━━ DATASET RECORDS ━━
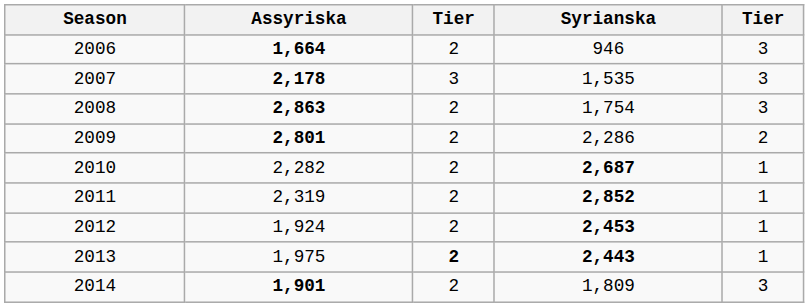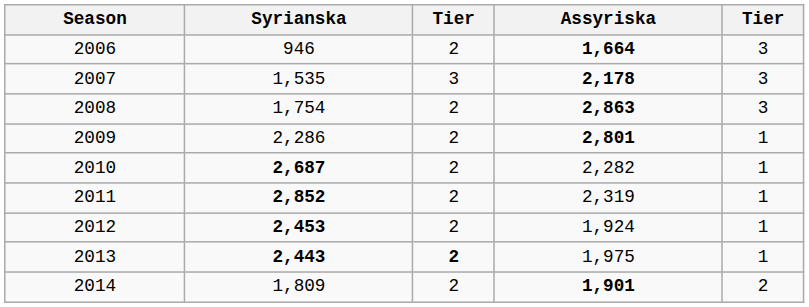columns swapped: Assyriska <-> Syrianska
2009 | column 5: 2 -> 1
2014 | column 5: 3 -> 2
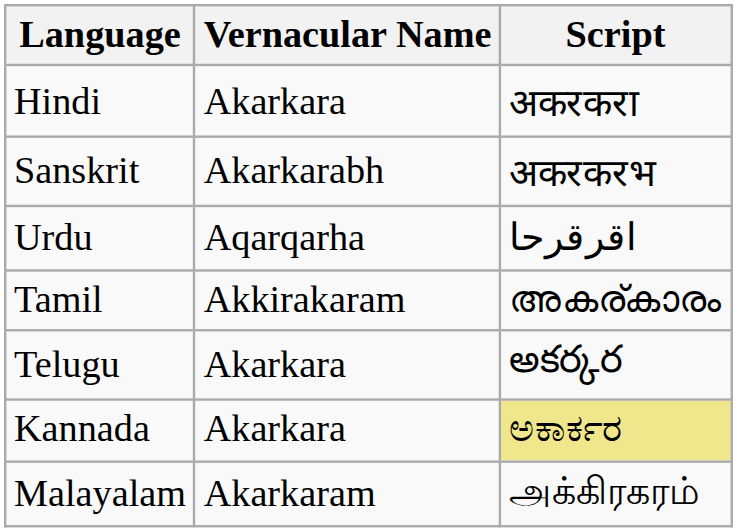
━━━
━━ DATASET RECORDS ━━
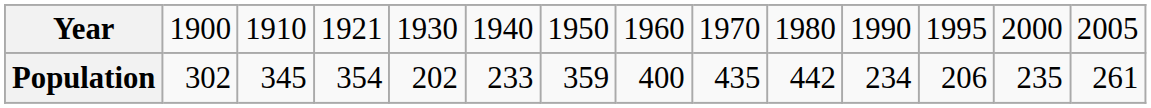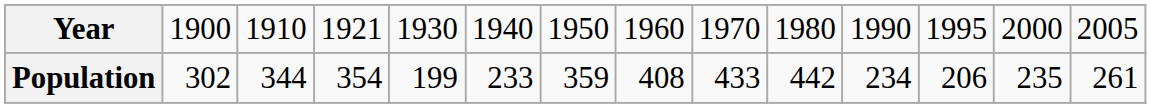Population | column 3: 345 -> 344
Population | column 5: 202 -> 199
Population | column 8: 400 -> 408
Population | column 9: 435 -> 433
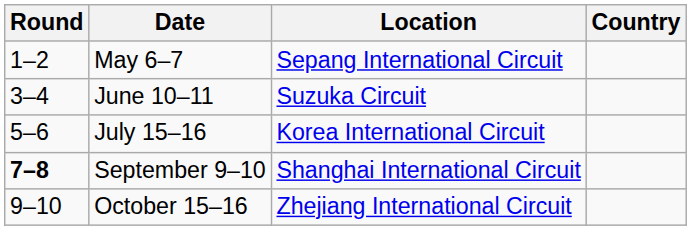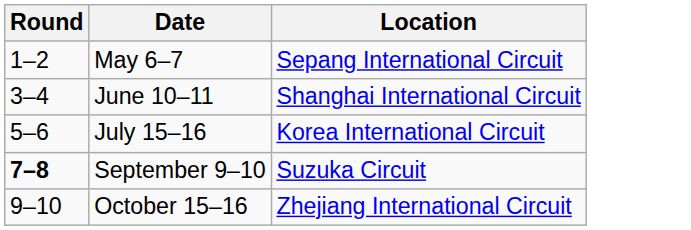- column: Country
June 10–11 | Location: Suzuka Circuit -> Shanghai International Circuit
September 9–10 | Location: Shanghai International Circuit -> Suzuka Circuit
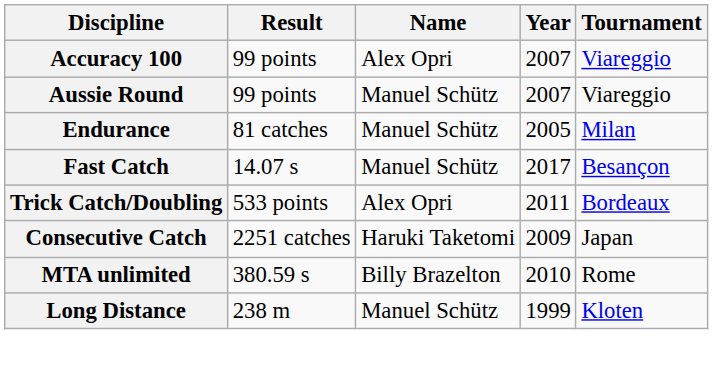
━━━
━━ DATASET RECORDS ━━
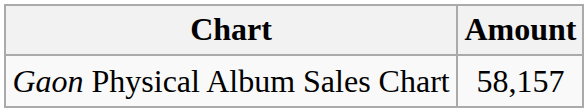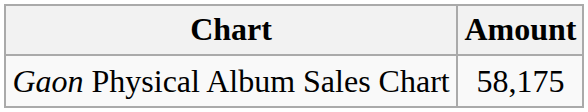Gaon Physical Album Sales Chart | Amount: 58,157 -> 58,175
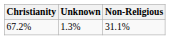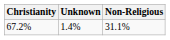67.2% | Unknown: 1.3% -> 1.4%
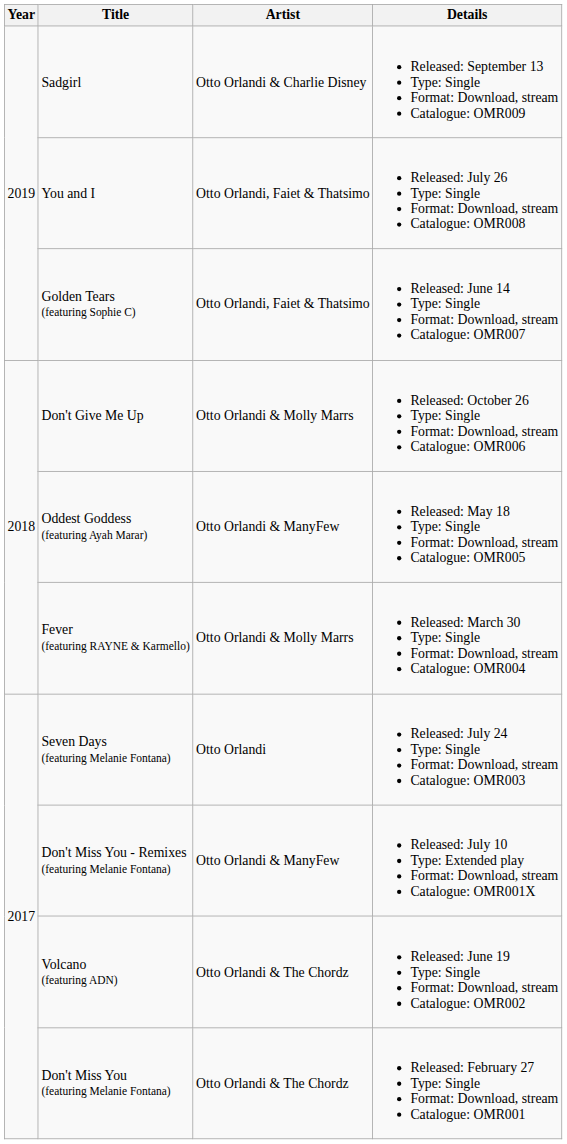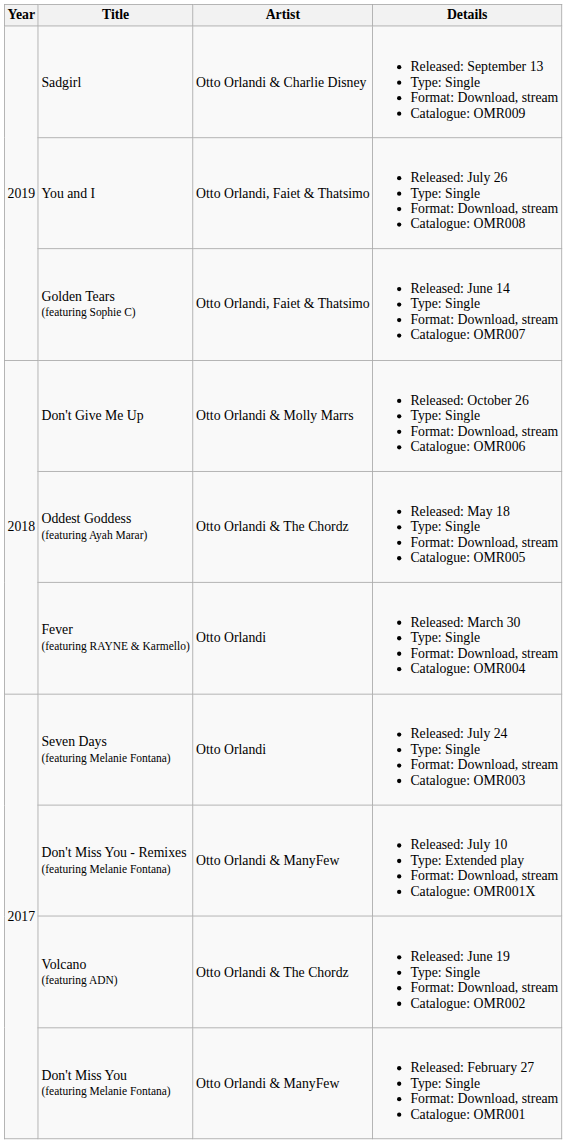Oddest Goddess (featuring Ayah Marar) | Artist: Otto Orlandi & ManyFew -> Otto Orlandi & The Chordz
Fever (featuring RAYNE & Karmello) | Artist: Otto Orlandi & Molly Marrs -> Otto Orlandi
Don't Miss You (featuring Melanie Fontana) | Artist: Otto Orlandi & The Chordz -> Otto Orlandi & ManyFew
━━━
[REQUEST]: Please write out the records starting at the line that has "Gaon Physical Album" and ending after the line that has "Don't Miss You", keeping each line word for word but leaving out the pictures.

[RESULT]:
Gaon Physical Album Sales Chart | Amount: 58,157 -> 58,175
67.2% | Unknown: 1.3% -> 1.4%
Oddest Goddess (featuring Ayah Marar) | Artist: Otto Orlandi & ManyFew -> Otto Orlandi & The Chordz
Fever (featuring RAYNE & Karmello) | Artist: Otto Orlandi & Molly Marrs -> Otto Orlandi
Don't Miss You (featuring Melanie Fontana) | Artist: Otto Orlandi & The Chordz -> Otto Orlandi & ManyFew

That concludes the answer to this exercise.